E. Gordon Gee is the 24th president of West Virginia University. Gee, who was president of WVU from 1981-85, returns to Morgantown from Columbus, Ohio, where he was president of Ohio State University from 2007-13. He also has served as president of Vanderbilt University, Brown University and the University of Colorado. A prolific fund-raiser and experienced leader, Gee was named by Time Magazine as the best college president in America in 2010. A native of Vernal, Utah, he has a B.A. in history from the University of Utah, a J.D. from Columbia University Law School and an Ed.D from the Teachers College, Columbia University. He lives in Blaney House in Morgantown.
David L. Holmberg is president and CEO of Highmark. He comes to Pittsburgh from his native San Antonio, Texas. Holmberg joined Highmark in 2007; most recently he was president of Diversified Businesses for Highmark Inc., responsible for businesses representing more than $3.5 billion in revenue. He also has served as chief executive officer for HVHC Inc. and chief executive officer and chairman for HM Insurance Group, United Concordia Dental and Visionworks, formerly Eye Care Centers of America. Prior to joining Highmark, Holmberg was the executive vice president of operations for Jo-Ann Stores, Inc. and was president of Cole Licensed Brands. He received his MBA from the University of Texas at Dallas and is a graduate of the Harvard Business School’s Advanced Management Program. He is living in Pittsburgh with his wife, Kim.

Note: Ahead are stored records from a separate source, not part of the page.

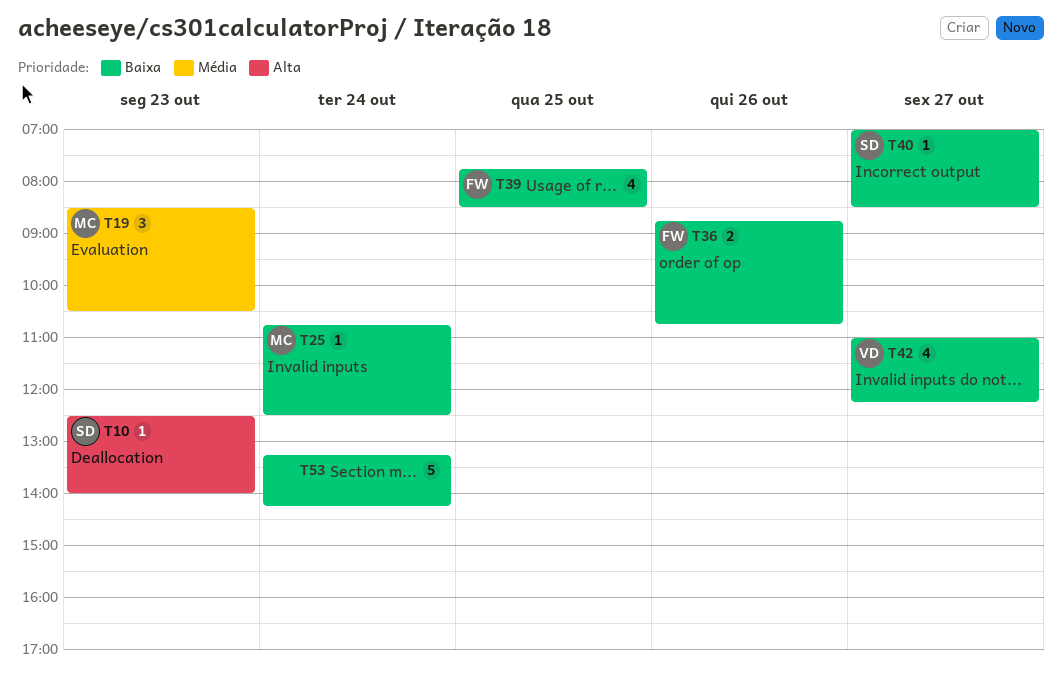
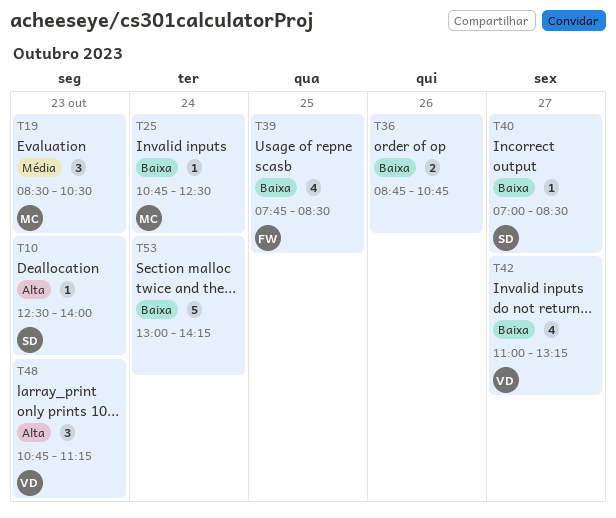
T36, owner: FW -> none
T42, ends: 12:15 -> 13:15
T48: none -> present
T53, begins: 13:15 -> 13:00

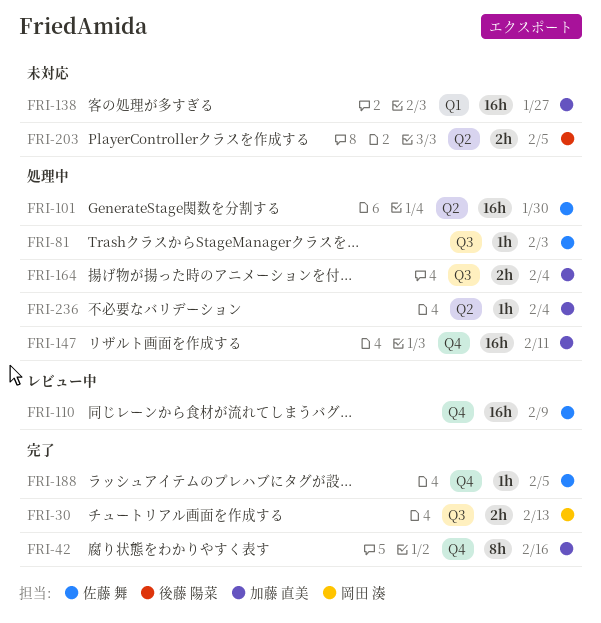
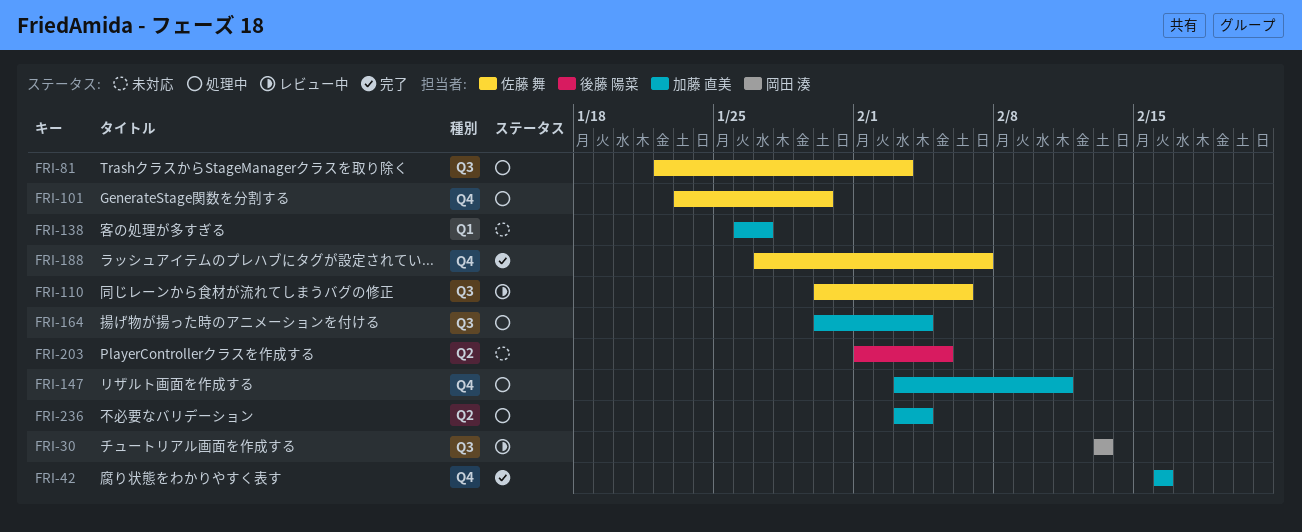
FRI-30, status: 完了 -> レビュー中
FRI-101, label: Q2 -> Q4
FRI-110, label: Q4 -> Q3
FRI-110, due: Feb 9 -> Feb 6
FRI-188, due: Feb 5 -> Feb 7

Peter Walker is dean of the Falk School of Sustainability at Chatham University. He comes to Pittsburgh from Tufts University in Boston, Mass., where he served as associate provost, director of the Feinstein International Center, and the Rosenberg Professor of Nutrition and Human Security. He has more than 25 years of field work experience in humanitarian crises and in addressing some of the most pressing sustainability and climate-change challenges around the world, including those faced in the Sudan, Ethiopia, Iran and Pakistan. A native of Ireland, Walker holds a B.S. in environmental sciences and a Ph.D. in soil science from Sheffield University in the United Kingdom. Walker and his wife, Ceri, are planning to live near Chatham’s Eden Hall Campus in Richland Township.
Dario Vignali, Ph.D., is vice-chair of the University of Pittsburgh School of Medicine’s Department of Immunology and co-director of the Cancer Immunology Program at the University of Pittsburgh Cancer Institute. A native of London, England, Vignali comes to Pittsburgh from Tennessee where he worked at St. Jude Children’s Research Hospital in Memphis, was vice-chair of its immunology department and taught in the Department of Pathology at the University of Tennessee Medical Center. He received his undergraduate education at North East London Polytechnic, now East London University, and completed his doctoral studies at the London School of Hygiene and Tropical Medicine at the University of London. He completed postdoctoral fellowships at the Institute for Immunology and Genetics at the German Cancer Research Center in Heidelberg, Germany, and at Harvard University’s department of biochemistry and molecular biology. He and his wife, Kate, live in O’Hara with two of their four children.